Not entirely unlike Jennifer Lawrence’s character in last year’s critical darling “Winter’s Bone”, Chanda is forced into a situation whereby she must serve as a caregiver to younger (half-)siblings, while also attempting to modulate difficult circumstances further compounded by adults who have checked out. The narrative here, however, is a bit less bleak and more constructed for a sense of audience-friendly uplift, even given the potentially dark nature of some its subject matter. As the title of its source material might suggest, the film unfolds through Chanda’s perspective, and in this important respect “Life, Above All” has a guide worth following — sympathetic but untethered to mannered formality.

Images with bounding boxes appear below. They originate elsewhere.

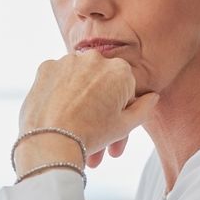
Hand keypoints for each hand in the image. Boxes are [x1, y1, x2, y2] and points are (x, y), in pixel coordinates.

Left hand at [16, 53, 157, 169]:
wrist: (52, 141)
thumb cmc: (91, 135)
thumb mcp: (125, 125)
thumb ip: (144, 108)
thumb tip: (152, 96)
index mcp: (121, 70)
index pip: (124, 85)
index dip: (118, 106)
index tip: (111, 124)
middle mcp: (95, 57)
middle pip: (100, 79)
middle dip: (99, 100)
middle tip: (93, 127)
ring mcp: (69, 60)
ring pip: (78, 77)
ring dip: (78, 95)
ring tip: (74, 123)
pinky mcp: (46, 66)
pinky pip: (57, 77)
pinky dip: (58, 91)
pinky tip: (58, 111)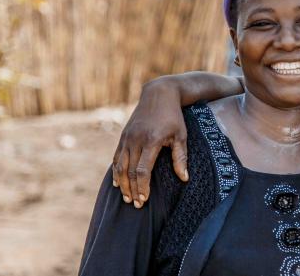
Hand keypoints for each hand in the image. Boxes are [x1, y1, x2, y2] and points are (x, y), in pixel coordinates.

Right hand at [112, 77, 187, 207]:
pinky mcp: (123, 136)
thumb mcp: (181, 135)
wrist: (159, 94)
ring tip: (126, 198)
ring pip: (120, 166)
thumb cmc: (173, 116)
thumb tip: (184, 179)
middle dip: (132, 190)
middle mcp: (136, 140)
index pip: (143, 170)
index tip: (144, 200)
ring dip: (122, 184)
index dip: (142, 187)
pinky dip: (115, 171)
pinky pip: (116, 157)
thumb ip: (180, 157)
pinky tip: (117, 183)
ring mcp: (127, 137)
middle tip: (135, 205)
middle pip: (130, 171)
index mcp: (151, 141)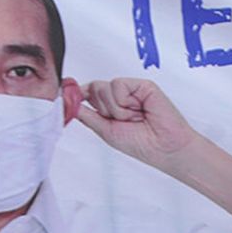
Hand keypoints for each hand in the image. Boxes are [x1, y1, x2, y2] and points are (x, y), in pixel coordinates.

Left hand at [77, 79, 199, 173]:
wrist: (165, 148)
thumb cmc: (142, 144)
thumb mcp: (105, 131)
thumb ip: (86, 114)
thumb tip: (68, 100)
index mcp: (110, 108)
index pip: (87, 93)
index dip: (77, 94)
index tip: (66, 94)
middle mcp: (119, 97)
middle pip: (93, 88)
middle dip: (103, 109)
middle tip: (122, 121)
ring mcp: (131, 90)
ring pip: (103, 87)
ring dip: (115, 109)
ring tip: (134, 117)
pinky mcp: (141, 85)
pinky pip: (118, 84)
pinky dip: (124, 101)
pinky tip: (139, 109)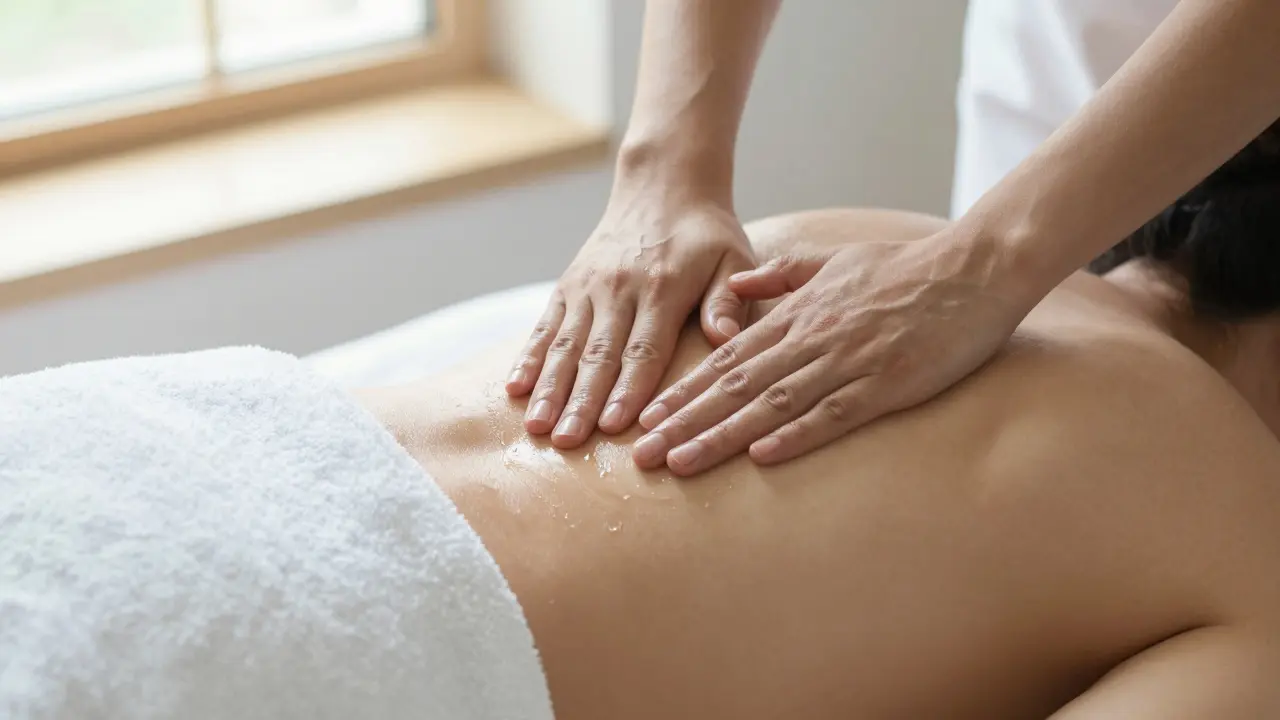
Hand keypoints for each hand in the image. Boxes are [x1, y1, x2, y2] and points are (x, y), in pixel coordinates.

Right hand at [506, 191, 755, 447]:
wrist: (663, 186)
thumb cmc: (707, 235)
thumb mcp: (733, 259)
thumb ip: (728, 300)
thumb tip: (727, 338)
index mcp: (662, 287)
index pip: (644, 349)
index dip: (628, 389)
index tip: (613, 425)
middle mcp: (618, 289)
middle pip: (598, 354)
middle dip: (580, 401)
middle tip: (567, 442)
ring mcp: (588, 287)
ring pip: (566, 345)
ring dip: (550, 388)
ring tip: (536, 427)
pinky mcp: (568, 285)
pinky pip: (546, 325)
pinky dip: (529, 357)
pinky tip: (514, 388)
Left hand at [630, 230, 1030, 474]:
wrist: (972, 266)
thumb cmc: (904, 267)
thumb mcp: (832, 260)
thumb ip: (781, 275)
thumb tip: (739, 288)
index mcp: (797, 314)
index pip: (727, 359)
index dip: (685, 391)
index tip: (648, 417)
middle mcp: (812, 339)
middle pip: (735, 387)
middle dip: (685, 422)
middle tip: (643, 455)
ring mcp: (848, 362)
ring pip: (772, 404)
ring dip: (723, 435)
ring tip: (681, 462)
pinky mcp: (887, 383)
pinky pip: (834, 414)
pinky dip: (797, 435)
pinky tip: (762, 457)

The story charts a fairly expected path but Schmitz, a South African-born filmmaker of German descent, obviously has a unique connection to the material — a sort of insider’s outside view, one might say — that keeps the movie from tipping over into the maudlin or contrived. One feels the class and gender conflict (including the damning opinions women impose upon other women) without being hammered over the head with it. Cinematographer Bernhard Jasper’s digitally-captured work, meanwhile, favors natural lighting, and nicely captures the emotionally persuasive on-location settings, giving Life, Above All a true sense of rooted place.